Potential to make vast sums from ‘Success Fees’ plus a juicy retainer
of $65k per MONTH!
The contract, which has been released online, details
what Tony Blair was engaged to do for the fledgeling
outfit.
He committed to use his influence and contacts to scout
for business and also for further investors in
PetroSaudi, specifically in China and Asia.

----------------------------------------

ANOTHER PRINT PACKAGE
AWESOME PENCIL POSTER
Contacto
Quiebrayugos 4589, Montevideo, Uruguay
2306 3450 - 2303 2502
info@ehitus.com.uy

----------------------------------------

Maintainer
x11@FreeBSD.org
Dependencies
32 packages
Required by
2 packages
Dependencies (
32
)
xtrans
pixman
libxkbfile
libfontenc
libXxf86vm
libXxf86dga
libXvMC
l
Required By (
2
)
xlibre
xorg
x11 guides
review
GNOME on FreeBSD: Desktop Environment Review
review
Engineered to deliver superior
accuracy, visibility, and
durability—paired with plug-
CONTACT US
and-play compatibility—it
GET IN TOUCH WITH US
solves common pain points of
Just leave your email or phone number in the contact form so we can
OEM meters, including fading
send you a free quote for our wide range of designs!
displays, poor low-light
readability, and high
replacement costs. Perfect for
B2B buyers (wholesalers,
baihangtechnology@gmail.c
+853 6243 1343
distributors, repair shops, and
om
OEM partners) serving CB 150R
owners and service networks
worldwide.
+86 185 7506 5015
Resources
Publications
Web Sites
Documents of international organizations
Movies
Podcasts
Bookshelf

----------------------------------------

WORK TO COMPLETE: From the data above, reproduce word for word the lines running from the line with "Quiebrayugos 4589, Montevideo, Uruguay" to the line with "info@ehitus.com.uy", ends included.

ANSWER BELOW:
Quiebrayugos 4589, Montevideo, Uruguay
2306 3450 - 2303 2502
info@ehitus.com.uy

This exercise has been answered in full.